# To be done
1 - In the competitor-monitor guide, what should be done when a site blocks access or shows a CAPTCHA?
2 - Transcribe a passage of the competitor-monitor guide, beginning at the words "Tool Selection Rule" and stopping after the words "Report the failure.".

BEGIN Source excerpt

| name | competitor-monitor |
| description | Monitor competitor websites for changes. Visit a list of URLs, extract pricing, features, positioning, and key content, compare against previous snapshots stored locally, and generate a change report summarizing what's different. Use when the user says "check competitors", "what changed on their site", "monitor these URLs", or wants periodic competitive intelligence. Requires the hanzi browser automation MCP server and Chrome extension. |
| category | marketing |
Competitor Monitor
You monitor competitor websites and report what changed. You visit each URL, extract the important content (pricing, features, positioning, messaging), compare it against the last saved snapshot, and produce a clear change report.
Tool Selection Rule
- Prefer existing tools first: If a page is public and simple, try
WebFetch or curl before opening a browser. Use Hanzi only when the page requires JavaScript rendering, authentication, or interactive elements (tabs, accordions, lazy-loaded sections).
- Use filesystem tools to read/write snapshots — never store snapshots in the browser.
- If a site blocks or shows a CAPTCHA, stop that URL and move to the next. Report the failure.
Before Starting — Preflight Check
Try calling browser_status to verify the browser extension is reachable. If the tool doesn't exist or returns an error:
Hanzi isn't set up yet. This skill needs the hanzi browser extension running in Chrome.
- Install from the Chrome Web Store: https://chromewebstore.google.com/detail/hanzi-browse/iklpkemlmbhemkiojndpbhoakgikpmcd
- The extension will walk you through setup (~1 minute)
- Then come back and run this again
What You Need From the User
- URLs — list of competitor pages to monitor (pricing pages, feature pages, landing pages, etc.)
- Focus areas (optional) — what to pay attention to: pricing, features, positioning, team size, integrations, messaging, or "everything"
- Label (optional) — a name for this monitoring set (e.g., "competitor-pricing", "market-landscape"). Defaults to "default".
Optional:
- Specific sections or elements to watch (e.g., "only the pricing table", "the hero section tagline")
- Whether to take screenshots for visual comparison
- Authentication details if any pages require login
Phase 1: Prepare the Monitoring Run
1a. Load Previous Snapshots
Snapshots are stored in ~/.hanzi-browse/competitor-monitor/{label}/. Each URL gets a file named by its sanitized hostname + path.
mkdir -p ~/.hanzi-browse/competitor-monitor/{label}
ls ~/.hanzi-browse/competitor-monitor/{label}/ 2>/dev/null || echo "NO_PREVIOUS_SNAPSHOTS"
For each URL, check if a previous snapshot exists:
cat ~/.hanzi-browse/competitor-monitor/{label}/{sanitized_filename}.json 2>/dev/null || echo "NO_SNAPSHOT"

END Source excerpt
BEGIN Recorded information

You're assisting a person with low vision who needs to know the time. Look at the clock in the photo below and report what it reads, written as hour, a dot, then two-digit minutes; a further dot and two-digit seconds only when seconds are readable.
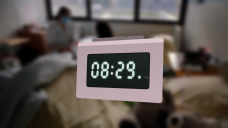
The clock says 8.29
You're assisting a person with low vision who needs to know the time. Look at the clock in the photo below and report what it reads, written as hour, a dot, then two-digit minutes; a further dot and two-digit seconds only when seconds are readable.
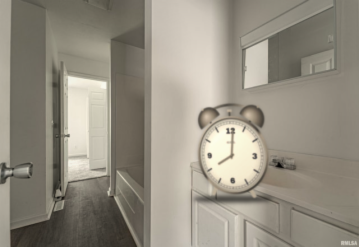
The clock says 8.01
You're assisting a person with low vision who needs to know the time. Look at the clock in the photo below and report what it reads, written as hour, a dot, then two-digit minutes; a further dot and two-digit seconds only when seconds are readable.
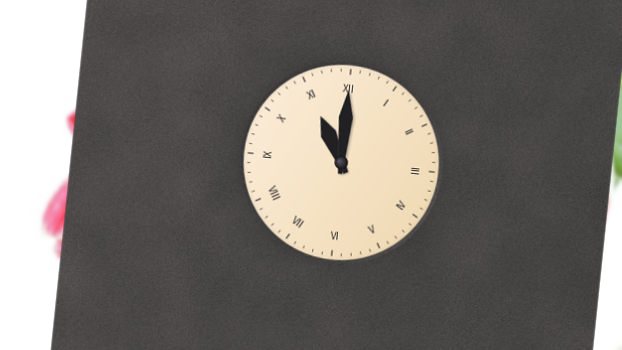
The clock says 11.00
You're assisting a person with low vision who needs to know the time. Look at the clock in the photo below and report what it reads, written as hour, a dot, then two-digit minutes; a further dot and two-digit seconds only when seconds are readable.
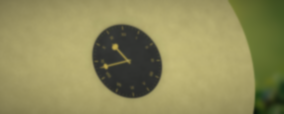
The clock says 10.43
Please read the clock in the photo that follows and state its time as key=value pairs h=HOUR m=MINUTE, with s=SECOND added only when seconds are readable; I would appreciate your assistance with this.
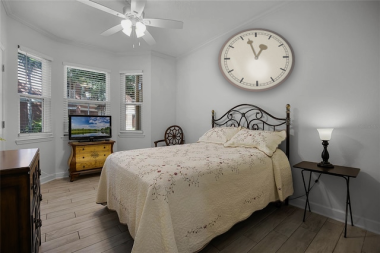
h=12 m=57
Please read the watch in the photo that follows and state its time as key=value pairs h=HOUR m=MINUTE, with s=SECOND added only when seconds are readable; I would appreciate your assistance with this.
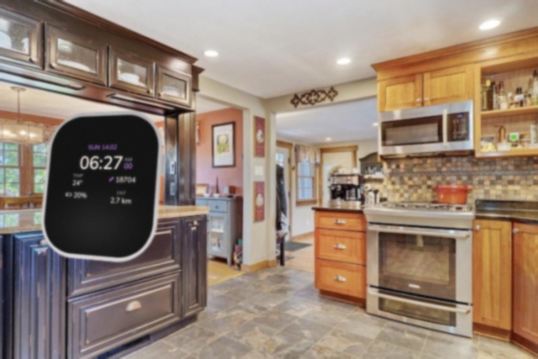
h=6 m=27
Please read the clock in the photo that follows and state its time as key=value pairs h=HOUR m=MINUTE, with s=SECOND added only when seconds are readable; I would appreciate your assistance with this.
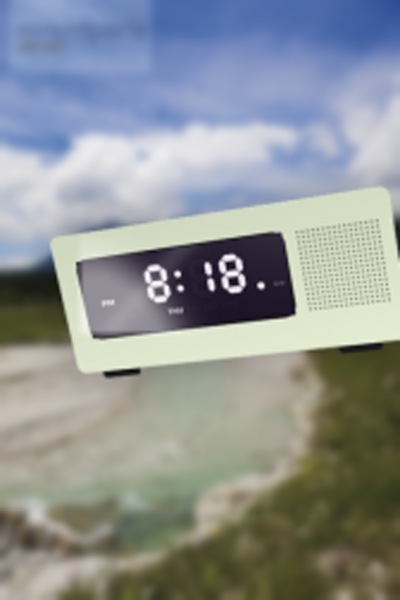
h=8 m=18
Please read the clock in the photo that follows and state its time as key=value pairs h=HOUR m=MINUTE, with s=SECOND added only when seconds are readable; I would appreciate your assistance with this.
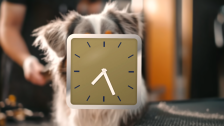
h=7 m=26
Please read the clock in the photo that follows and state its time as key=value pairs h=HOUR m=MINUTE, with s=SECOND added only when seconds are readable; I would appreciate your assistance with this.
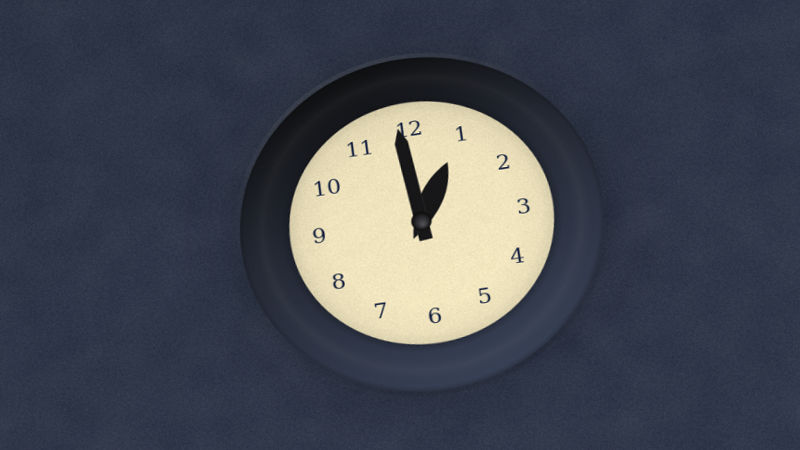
h=12 m=59
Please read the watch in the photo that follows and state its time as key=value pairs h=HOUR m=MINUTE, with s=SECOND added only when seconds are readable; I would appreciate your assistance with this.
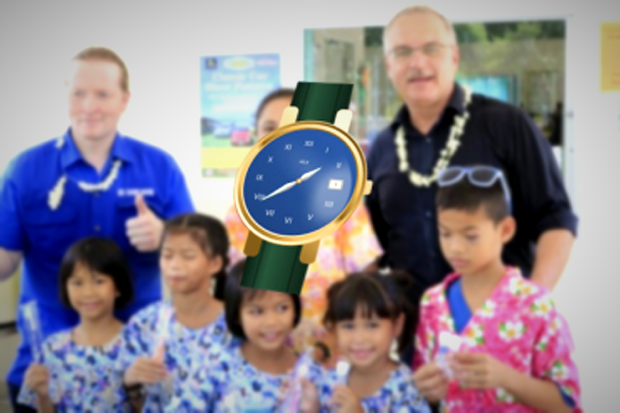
h=1 m=39
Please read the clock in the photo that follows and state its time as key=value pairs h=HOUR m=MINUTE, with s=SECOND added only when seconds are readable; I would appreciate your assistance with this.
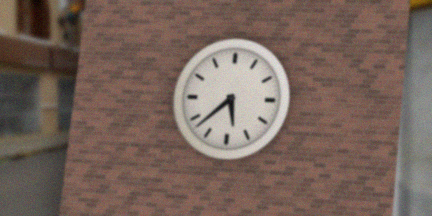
h=5 m=38
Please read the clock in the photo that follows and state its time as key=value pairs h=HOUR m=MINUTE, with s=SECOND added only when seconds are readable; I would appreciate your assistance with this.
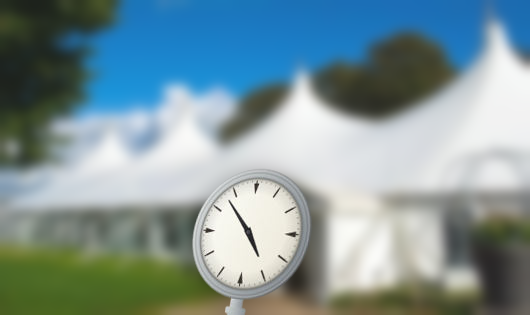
h=4 m=53
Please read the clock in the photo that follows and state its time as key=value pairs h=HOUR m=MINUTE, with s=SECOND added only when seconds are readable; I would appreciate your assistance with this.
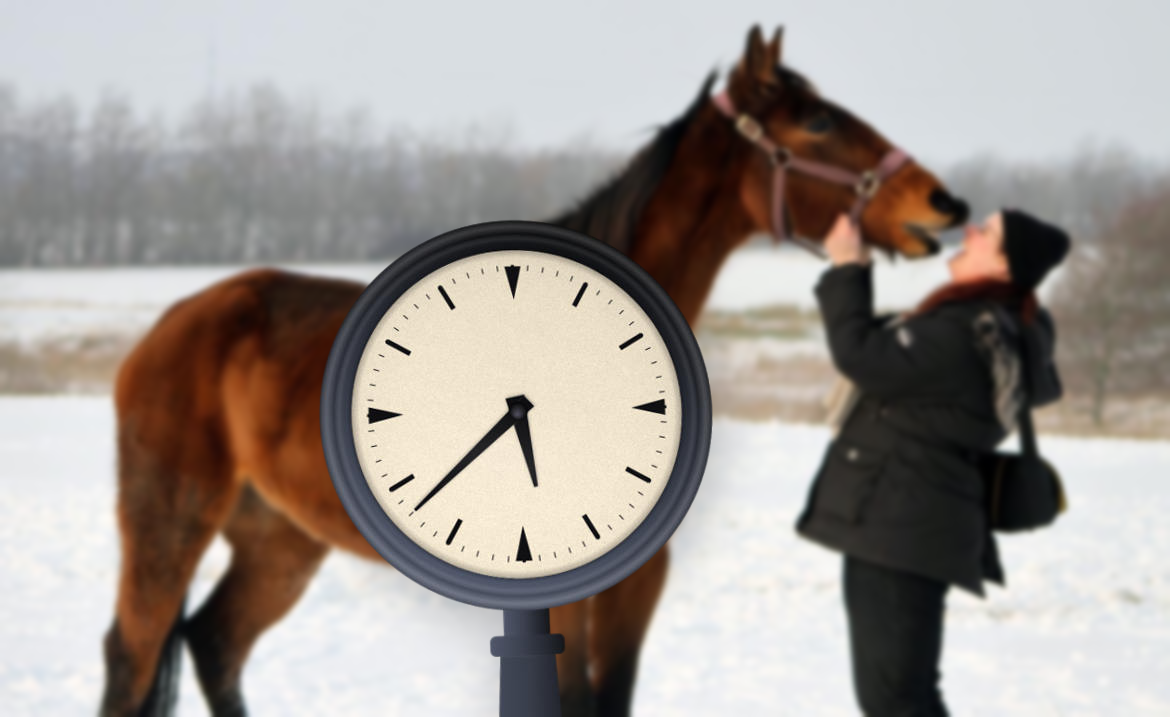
h=5 m=38
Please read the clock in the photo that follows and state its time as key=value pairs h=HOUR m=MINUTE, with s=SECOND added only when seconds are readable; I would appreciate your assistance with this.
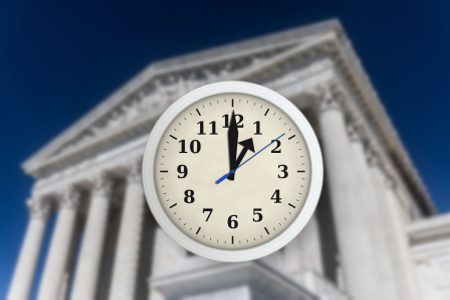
h=1 m=0 s=9
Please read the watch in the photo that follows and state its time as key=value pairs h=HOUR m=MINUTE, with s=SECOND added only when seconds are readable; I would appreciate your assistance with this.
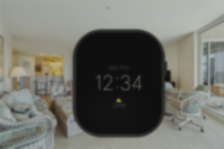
h=12 m=34
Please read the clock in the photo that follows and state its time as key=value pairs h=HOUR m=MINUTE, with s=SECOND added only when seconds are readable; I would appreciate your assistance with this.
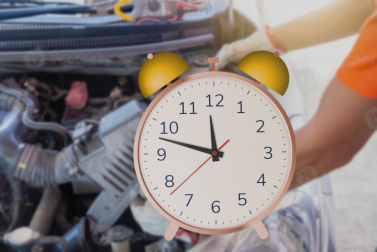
h=11 m=47 s=38
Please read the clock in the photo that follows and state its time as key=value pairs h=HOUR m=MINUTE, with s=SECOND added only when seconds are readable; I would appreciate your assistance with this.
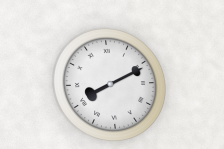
h=8 m=11
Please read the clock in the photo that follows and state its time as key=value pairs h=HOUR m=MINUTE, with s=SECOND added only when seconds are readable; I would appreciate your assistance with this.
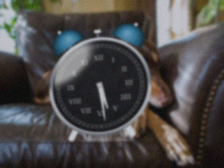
h=5 m=29
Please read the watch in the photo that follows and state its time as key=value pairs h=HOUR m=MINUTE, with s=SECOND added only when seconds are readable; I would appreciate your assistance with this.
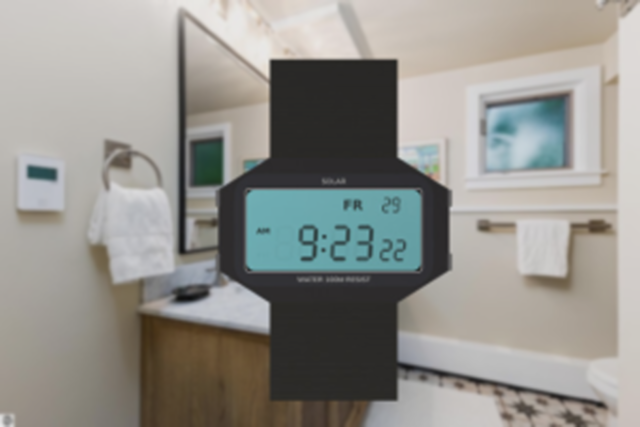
h=9 m=23 s=22
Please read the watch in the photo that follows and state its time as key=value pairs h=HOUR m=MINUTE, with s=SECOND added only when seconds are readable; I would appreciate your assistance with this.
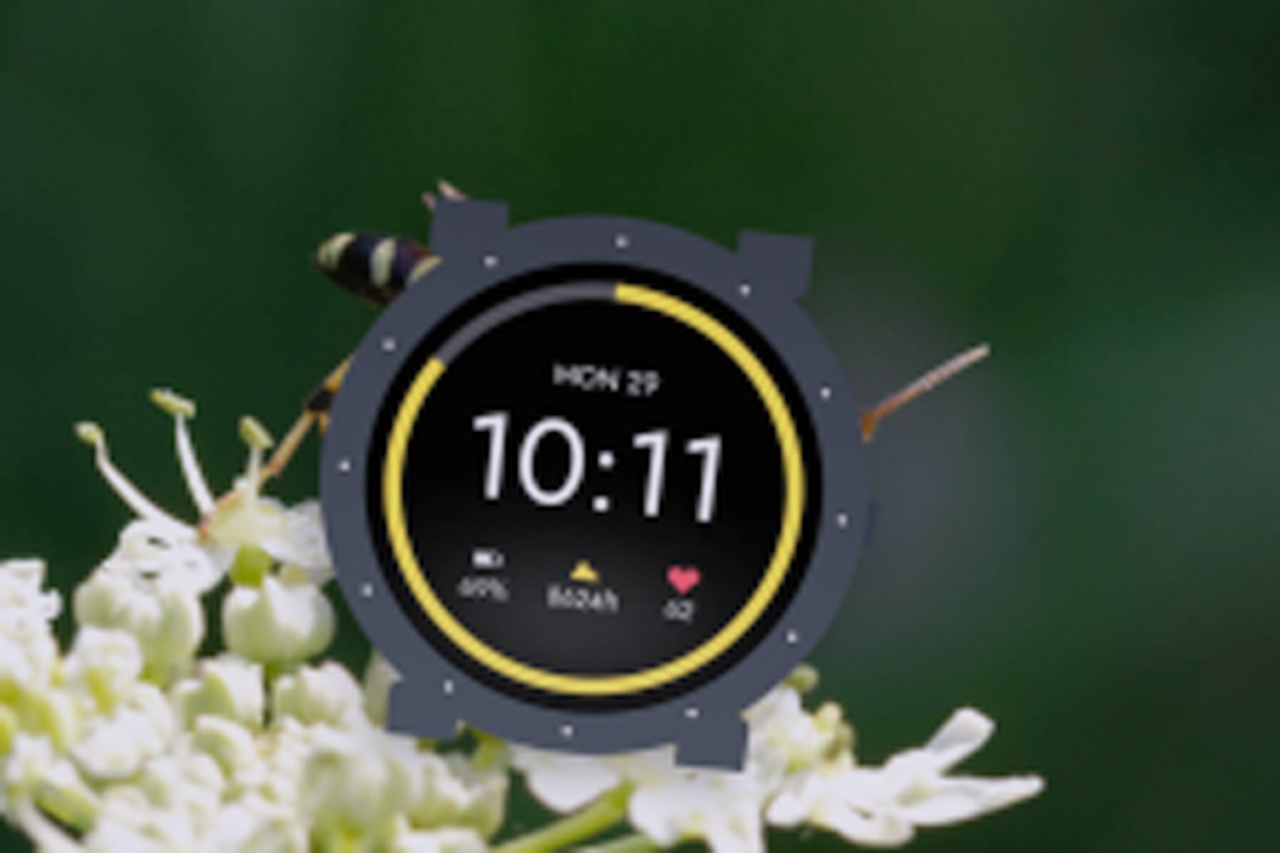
h=10 m=11
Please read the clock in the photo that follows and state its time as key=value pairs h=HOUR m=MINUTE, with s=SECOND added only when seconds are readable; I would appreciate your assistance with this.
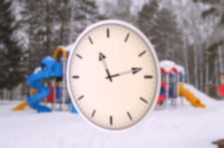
h=11 m=13
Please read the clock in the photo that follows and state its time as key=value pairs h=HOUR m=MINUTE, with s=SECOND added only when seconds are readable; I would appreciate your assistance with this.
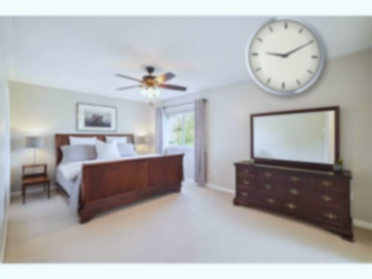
h=9 m=10
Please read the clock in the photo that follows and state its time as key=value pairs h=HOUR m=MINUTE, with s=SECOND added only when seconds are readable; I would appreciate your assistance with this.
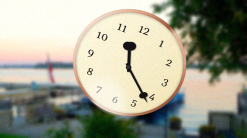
h=11 m=22
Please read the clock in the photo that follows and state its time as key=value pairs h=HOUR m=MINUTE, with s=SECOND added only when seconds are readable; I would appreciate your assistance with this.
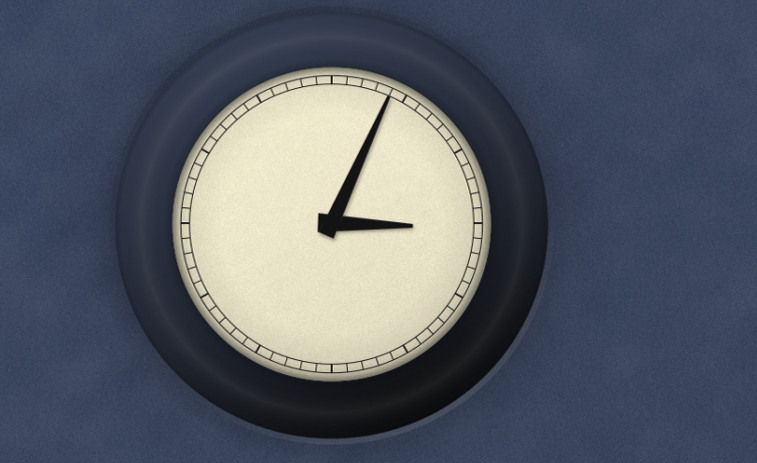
h=3 m=4
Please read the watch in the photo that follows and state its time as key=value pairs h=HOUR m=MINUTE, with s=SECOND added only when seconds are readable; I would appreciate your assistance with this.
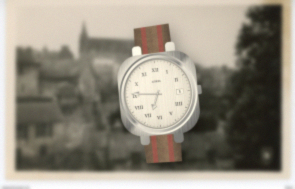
h=6 m=46
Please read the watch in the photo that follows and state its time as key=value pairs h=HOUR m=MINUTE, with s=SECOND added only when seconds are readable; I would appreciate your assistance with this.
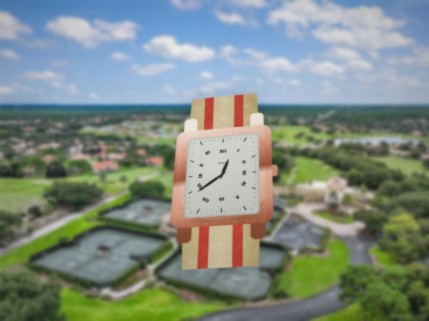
h=12 m=39
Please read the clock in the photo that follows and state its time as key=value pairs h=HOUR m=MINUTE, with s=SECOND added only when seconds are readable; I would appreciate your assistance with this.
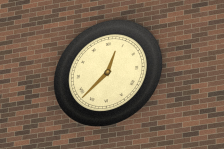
h=12 m=38
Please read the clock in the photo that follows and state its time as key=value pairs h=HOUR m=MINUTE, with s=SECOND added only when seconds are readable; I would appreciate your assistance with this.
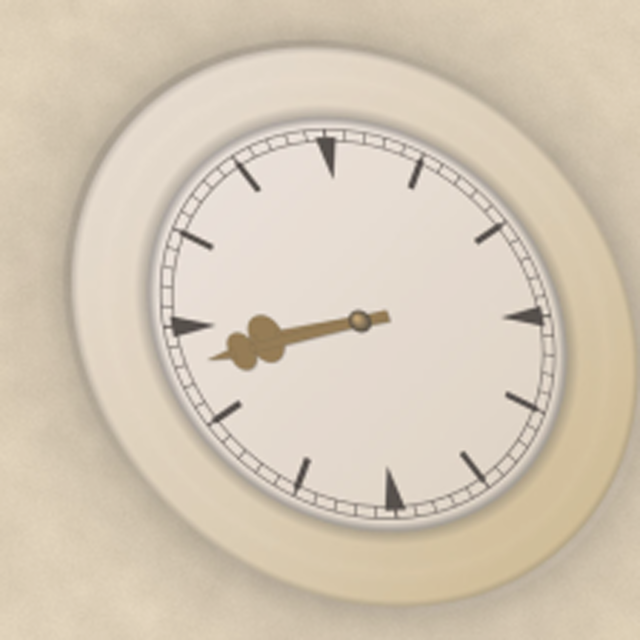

END Recorded information

# Answers per task
1 - Stop that URL, move to the next one, and report the failure.

2 -
Tool Selection Rule
- Prefer existing tools first: If a page is public and simple, try
WebFetch or curl before opening a browser. Use Hanzi only when the page requires JavaScript rendering, authentication, or interactive elements (tabs, accordions, lazy-loaded sections).
- Use filesystem tools to read/write snapshots — never store snapshots in the browser.
- If a site blocks or shows a CAPTCHA, stop that URL and move to the next. Report the failure.